Review by Sean Trane
2 stars 2.5 stars really

Third and last album (for the 70's anyway) from the ex-Weather report bassist Alphonso Johnson, this time helped out by from what it looks like a set-group (this might have been a regular band, maybe they even toured) and in the reduced guest list, only Pat Thrall (future Pat Travers Band and Glen Hughes) rings a bell to yours truly. A rather boring photo, but showing the Chapman graces the album's cover.

If Johnson appears with that now-famous Chapman stickon the cover, the least we can say is that it is all over this album as well >> it can even serve as a demo for the instrument makers.. The first half has three sung tunes, which is generally not good news in jazz-rock, but then again, most of the tracks on that album don't really qualify as such (funky jazz-funk at most ;o))). Nothing really transcendental or even remotely interesting on this side. Musically, this album is all over the map, a bit like the other two, but again there are four sung tracks, even if the sidelong suite Earthtales only gets a couple lines, twice.
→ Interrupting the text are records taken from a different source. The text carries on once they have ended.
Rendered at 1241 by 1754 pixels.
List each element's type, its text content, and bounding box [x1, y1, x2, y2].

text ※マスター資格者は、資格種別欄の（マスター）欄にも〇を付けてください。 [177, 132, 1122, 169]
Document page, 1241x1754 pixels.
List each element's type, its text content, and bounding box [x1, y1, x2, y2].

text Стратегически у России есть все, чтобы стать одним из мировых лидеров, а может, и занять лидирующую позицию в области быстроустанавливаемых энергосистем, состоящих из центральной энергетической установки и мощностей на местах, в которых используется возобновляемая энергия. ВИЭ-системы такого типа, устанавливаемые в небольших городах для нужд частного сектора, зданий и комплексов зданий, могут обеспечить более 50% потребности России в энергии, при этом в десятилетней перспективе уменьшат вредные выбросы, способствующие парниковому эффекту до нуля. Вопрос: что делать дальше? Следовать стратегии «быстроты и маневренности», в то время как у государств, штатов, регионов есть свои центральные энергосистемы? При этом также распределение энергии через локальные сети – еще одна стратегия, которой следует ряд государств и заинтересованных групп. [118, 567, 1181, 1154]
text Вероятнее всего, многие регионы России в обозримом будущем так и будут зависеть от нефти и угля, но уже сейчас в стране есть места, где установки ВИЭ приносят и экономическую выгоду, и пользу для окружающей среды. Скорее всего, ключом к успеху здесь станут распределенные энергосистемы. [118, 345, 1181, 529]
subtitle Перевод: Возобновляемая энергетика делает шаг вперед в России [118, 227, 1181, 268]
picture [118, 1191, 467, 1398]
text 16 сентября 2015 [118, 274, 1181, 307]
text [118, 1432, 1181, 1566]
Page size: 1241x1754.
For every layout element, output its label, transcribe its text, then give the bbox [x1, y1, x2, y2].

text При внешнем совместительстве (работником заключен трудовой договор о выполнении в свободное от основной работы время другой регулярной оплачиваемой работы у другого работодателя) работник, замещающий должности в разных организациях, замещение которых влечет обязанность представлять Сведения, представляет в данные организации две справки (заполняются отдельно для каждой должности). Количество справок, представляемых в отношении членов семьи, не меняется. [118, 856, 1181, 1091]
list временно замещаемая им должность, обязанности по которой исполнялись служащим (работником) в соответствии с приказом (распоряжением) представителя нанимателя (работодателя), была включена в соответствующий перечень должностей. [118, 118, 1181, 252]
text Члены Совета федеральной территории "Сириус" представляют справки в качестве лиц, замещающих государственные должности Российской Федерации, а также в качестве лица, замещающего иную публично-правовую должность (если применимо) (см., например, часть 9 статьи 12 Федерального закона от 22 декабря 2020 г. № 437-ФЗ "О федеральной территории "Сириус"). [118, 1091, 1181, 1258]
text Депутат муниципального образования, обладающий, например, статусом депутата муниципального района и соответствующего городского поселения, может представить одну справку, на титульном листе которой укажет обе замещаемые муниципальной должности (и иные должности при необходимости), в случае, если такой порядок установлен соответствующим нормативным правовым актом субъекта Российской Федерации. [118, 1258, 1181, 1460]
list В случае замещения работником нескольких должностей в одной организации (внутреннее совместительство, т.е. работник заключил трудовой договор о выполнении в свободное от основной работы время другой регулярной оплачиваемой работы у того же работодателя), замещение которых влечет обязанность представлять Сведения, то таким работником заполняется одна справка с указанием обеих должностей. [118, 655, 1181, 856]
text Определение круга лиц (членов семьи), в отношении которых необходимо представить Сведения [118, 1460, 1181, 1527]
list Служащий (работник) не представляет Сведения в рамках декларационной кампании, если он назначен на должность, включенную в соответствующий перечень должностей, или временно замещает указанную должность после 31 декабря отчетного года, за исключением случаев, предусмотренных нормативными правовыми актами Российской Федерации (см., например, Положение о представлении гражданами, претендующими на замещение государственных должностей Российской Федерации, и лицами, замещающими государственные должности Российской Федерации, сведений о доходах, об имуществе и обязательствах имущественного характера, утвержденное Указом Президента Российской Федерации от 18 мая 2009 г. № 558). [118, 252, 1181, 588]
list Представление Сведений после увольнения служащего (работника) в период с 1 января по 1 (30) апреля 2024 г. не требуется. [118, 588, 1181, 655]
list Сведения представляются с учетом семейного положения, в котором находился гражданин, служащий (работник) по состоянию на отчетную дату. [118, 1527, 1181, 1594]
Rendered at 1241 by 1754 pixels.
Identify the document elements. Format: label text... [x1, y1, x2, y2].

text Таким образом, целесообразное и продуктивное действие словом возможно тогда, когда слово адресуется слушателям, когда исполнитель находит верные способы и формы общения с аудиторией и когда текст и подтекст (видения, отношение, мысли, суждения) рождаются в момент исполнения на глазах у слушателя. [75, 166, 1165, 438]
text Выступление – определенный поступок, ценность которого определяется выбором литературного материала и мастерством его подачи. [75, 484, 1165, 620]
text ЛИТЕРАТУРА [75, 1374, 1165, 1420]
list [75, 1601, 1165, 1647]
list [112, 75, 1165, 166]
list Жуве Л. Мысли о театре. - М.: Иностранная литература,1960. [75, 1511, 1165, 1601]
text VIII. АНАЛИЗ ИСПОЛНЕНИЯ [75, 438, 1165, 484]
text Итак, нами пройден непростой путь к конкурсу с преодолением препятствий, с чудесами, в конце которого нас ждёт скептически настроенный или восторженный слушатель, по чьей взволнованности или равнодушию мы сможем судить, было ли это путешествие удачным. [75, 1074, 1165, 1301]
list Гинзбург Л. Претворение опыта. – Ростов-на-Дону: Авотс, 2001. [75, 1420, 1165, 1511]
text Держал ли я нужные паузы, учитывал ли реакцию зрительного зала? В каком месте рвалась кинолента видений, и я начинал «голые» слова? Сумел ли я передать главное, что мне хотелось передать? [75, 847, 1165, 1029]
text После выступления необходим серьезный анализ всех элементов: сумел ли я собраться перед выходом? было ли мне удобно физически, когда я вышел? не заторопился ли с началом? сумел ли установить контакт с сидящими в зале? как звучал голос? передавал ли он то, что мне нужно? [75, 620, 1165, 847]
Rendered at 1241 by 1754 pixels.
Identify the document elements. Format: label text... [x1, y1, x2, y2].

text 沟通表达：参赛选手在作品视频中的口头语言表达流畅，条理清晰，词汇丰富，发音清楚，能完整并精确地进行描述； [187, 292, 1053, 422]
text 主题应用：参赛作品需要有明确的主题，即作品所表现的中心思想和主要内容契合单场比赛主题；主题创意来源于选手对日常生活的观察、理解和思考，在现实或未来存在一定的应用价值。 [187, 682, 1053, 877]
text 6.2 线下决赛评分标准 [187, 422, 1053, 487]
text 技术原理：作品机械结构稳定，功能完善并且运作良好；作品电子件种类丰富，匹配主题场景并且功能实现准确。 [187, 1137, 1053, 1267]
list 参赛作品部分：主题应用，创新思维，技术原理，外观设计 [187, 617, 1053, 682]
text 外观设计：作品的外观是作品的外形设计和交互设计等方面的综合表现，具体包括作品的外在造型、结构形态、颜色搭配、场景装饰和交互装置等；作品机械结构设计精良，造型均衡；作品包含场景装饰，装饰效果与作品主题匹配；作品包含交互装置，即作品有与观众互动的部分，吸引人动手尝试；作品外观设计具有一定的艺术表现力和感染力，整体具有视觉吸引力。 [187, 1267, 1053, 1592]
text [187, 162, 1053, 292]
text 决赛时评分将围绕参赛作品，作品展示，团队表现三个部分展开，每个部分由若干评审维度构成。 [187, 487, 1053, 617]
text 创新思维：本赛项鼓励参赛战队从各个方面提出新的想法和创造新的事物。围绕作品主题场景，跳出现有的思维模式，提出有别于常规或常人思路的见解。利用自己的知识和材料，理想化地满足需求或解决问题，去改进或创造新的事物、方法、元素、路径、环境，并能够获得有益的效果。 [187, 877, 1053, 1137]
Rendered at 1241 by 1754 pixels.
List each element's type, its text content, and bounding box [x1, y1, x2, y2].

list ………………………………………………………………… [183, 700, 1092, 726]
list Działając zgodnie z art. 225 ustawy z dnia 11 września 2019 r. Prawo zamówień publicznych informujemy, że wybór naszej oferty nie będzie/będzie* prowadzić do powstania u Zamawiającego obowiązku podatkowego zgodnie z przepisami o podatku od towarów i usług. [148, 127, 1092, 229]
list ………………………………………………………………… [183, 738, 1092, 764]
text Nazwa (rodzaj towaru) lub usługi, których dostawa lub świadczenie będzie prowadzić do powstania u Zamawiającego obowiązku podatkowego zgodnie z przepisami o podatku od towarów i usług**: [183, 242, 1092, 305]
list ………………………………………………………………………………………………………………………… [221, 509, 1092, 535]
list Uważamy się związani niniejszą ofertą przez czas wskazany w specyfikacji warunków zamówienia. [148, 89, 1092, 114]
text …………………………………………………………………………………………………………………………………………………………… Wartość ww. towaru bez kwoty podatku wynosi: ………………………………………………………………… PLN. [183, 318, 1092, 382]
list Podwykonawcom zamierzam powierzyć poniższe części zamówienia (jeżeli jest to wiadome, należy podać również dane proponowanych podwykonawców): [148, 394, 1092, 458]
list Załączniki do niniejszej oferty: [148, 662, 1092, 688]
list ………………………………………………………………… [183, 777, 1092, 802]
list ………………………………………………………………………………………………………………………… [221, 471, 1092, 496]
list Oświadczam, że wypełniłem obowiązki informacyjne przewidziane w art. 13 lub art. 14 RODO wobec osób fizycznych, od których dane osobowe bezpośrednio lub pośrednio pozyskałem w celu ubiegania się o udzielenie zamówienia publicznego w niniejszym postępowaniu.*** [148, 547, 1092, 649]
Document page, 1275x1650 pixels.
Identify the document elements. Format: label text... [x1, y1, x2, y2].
Don't get your hopes up to high about it though?. The first half is downright boring (nothing exciting happening), but around the 2/3 mark, it does get more exciting as they all crank up the volume and passed on the third gear? there are good moments in there, but unfortunately a bit tempered by disputable synth sounds of the late-70's. Just like his other two 70's albums, this is hardly essential (except for the Chapman stick), and if you want to discover his works, I suggest you start with Yesterday's Dream.